**Input material**
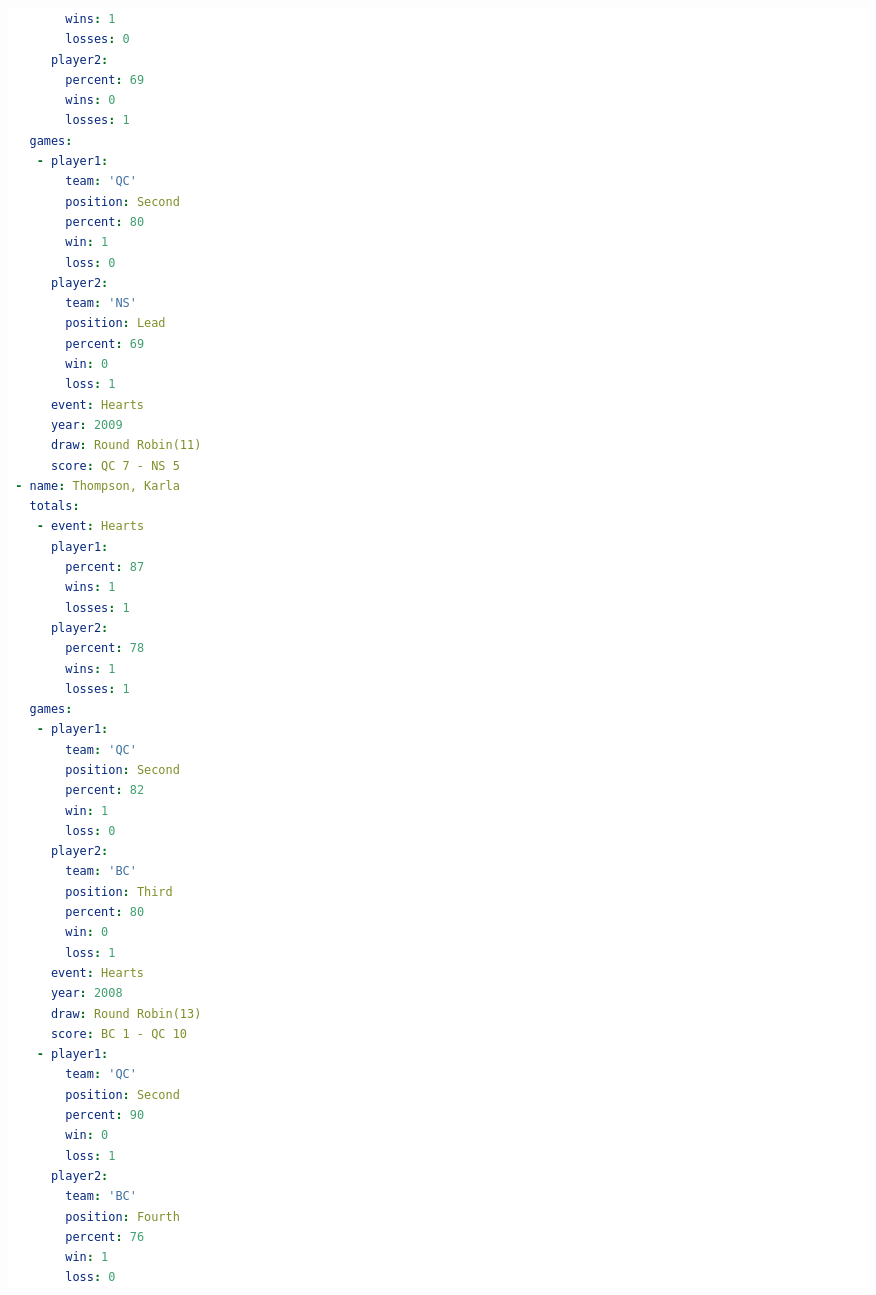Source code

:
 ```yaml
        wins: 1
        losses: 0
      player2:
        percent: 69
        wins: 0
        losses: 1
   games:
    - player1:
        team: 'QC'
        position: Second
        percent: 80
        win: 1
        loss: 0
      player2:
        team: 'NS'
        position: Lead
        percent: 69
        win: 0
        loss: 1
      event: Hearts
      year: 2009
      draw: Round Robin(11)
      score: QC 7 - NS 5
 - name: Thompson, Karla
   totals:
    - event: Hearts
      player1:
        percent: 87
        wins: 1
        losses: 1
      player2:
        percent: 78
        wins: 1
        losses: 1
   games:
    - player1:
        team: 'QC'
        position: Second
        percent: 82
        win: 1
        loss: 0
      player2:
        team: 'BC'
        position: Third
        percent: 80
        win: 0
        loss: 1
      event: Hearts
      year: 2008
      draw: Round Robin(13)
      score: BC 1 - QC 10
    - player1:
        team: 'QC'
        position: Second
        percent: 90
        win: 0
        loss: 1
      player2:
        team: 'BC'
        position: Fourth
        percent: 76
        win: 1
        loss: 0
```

--

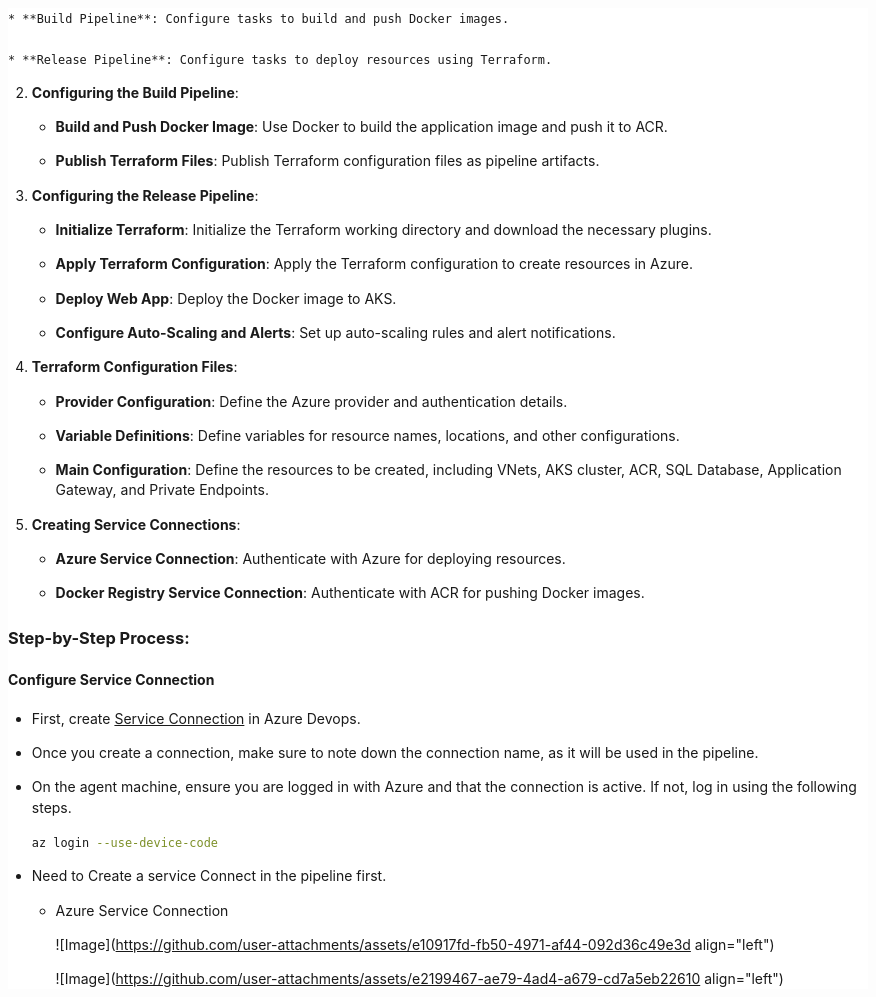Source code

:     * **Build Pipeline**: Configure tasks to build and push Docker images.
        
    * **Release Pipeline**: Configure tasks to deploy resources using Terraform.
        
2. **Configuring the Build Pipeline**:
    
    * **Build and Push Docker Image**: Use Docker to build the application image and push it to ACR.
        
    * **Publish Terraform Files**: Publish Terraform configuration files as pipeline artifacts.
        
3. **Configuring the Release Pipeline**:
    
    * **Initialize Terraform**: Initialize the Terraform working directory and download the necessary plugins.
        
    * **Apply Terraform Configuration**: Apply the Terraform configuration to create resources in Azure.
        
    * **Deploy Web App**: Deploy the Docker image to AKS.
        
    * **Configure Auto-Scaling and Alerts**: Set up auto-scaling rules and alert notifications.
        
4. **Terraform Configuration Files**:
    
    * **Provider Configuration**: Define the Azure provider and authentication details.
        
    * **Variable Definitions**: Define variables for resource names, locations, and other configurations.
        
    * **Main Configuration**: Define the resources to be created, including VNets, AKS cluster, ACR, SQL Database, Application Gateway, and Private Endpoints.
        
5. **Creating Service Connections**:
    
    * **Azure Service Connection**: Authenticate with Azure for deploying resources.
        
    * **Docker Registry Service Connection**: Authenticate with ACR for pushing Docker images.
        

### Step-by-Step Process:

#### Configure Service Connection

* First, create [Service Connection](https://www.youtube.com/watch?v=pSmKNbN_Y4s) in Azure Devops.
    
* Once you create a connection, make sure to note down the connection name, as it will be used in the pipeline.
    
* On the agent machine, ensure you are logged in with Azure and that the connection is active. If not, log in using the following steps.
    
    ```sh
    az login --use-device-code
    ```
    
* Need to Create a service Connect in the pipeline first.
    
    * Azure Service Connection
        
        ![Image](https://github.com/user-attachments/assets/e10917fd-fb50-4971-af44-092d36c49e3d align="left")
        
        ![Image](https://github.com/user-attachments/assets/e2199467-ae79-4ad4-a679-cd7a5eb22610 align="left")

**Task directions**
The answer should be a single number: how many lines in the records contain "Round".

**Answer for this exercise**
2